● **Directions for this task**: Without copying any pictures, restate exactly the lines from the start of the records through the line containing "I agree to be contacted via email or text m".

Records from a data collection:
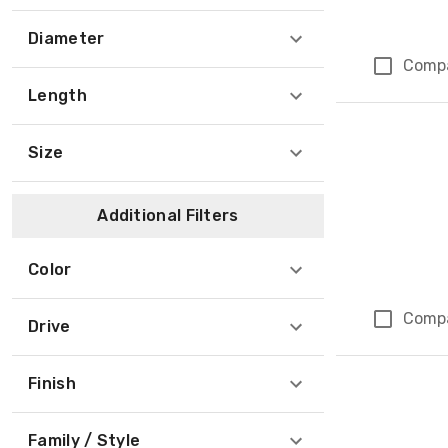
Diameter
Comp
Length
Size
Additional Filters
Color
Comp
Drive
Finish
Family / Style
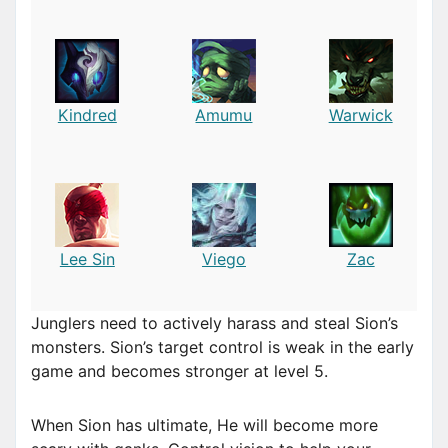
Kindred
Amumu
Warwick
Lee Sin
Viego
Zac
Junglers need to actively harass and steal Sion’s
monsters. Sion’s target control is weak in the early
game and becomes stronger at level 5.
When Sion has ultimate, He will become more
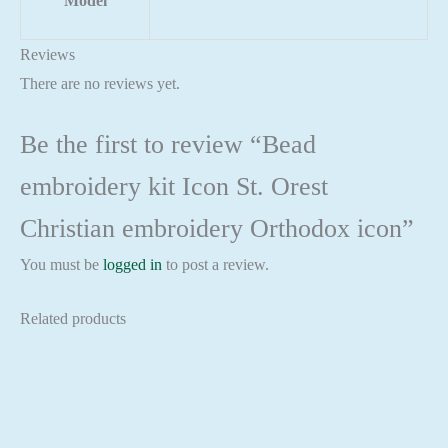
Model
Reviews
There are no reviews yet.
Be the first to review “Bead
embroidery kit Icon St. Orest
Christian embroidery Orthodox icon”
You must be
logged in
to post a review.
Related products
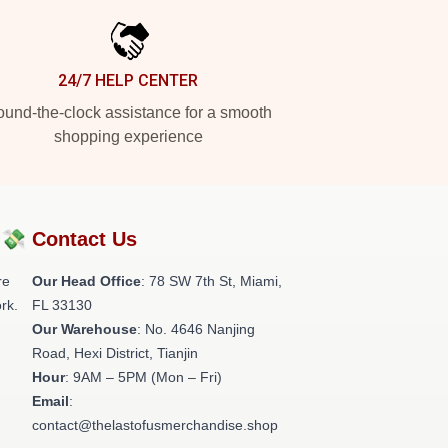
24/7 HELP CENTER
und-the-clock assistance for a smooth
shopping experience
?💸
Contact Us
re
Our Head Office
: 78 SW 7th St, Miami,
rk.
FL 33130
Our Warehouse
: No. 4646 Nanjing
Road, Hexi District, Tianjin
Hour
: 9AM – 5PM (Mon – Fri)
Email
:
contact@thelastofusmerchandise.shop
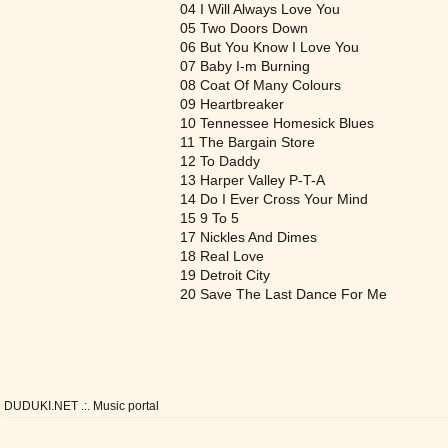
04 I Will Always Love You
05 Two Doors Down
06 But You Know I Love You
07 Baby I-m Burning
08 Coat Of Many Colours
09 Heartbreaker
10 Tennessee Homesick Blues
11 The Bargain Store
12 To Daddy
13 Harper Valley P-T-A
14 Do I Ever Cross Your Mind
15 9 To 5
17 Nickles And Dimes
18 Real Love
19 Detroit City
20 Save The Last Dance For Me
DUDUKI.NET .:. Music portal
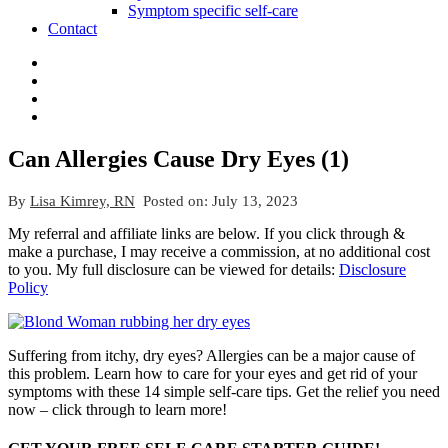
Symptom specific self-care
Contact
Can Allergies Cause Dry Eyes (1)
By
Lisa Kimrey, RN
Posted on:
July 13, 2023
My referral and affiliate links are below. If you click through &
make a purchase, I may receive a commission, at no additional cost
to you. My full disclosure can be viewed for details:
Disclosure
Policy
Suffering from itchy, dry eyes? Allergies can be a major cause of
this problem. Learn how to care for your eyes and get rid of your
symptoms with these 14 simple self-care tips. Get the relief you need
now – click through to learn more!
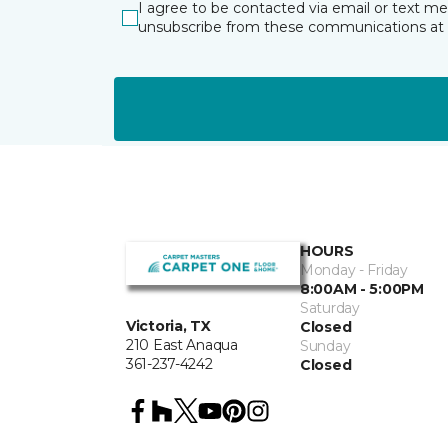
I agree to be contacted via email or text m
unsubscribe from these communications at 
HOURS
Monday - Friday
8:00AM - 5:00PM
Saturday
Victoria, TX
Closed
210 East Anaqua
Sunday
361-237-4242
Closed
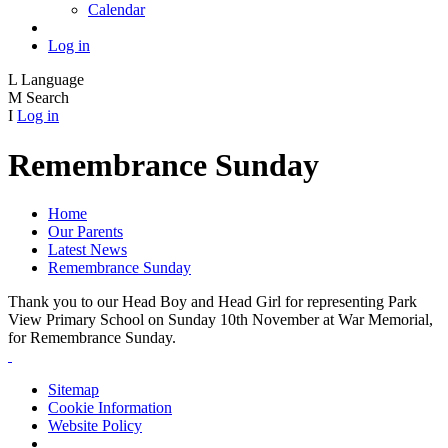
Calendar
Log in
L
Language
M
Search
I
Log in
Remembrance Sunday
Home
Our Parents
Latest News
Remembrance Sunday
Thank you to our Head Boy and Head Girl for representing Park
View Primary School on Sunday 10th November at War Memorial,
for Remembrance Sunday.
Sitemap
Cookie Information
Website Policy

● **Result of this exercise**:
Diameter
Comp
Length
Size
Additional Filters
Color
Comp
Drive
Finish
Family / Style
Kindred
Amumu
Warwick
Lee Sin
Viego
Zac
Junglers need to actively harass and steal Sion’s
monsters. Sion’s target control is weak in the early
game and becomes stronger at level 5.
When Sion has ultimate, He will become more
Model
Reviews
There are no reviews yet.
Be the first to review “Bead
embroidery kit Icon St. Orest
Christian embroidery Orthodox icon”
You must be
logged in
to post a review.
Related products
24/7 HELP CENTER
und-the-clock assistance for a smooth
shopping experience
?💸
Contact Us
re
Our Head Office
: 78 SW 7th St, Miami,
rk.
FL 33130
Our Warehouse
: No. 4646 Nanjing
Road, Hexi District, Tianjin
Hour
: 9AM – 5PM (Mon – Fri)
Email
:
contact@thelastofusmerchandise.shop
04 I Will Always Love You
05 Two Doors Down
06 But You Know I Love You
07 Baby I-m Burning
08 Coat Of Many Colours
09 Heartbreaker
10 Tennessee Homesick Blues
11 The Bargain Store
12 To Daddy
13 Harper Valley P-T-A
14 Do I Ever Cross Your Mind
15 9 To 5
17 Nickles And Dimes
18 Real Love
19 Detroit City
20 Save The Last Dance For Me
DUDUKI.NET .:. Music portal
Symptom specific self-care
Contact
Can Allergies Cause Dry Eyes (1)
By
Lisa Kimrey, RN
Posted on:
July 13, 2023
My referral and affiliate links are below. If you click through &
make a purchase, I may receive a commission, at no additional cost
to you. My full disclosure can be viewed for details:
Disclosure
Policy
Suffering from itchy, dry eyes? Allergies can be a major cause of
this problem. Learn how to care for your eyes and get rid of your
symptoms with these 14 simple self-care tips. Get the relief you need
now – click through to learn more!
I agree to be contacted via email or text m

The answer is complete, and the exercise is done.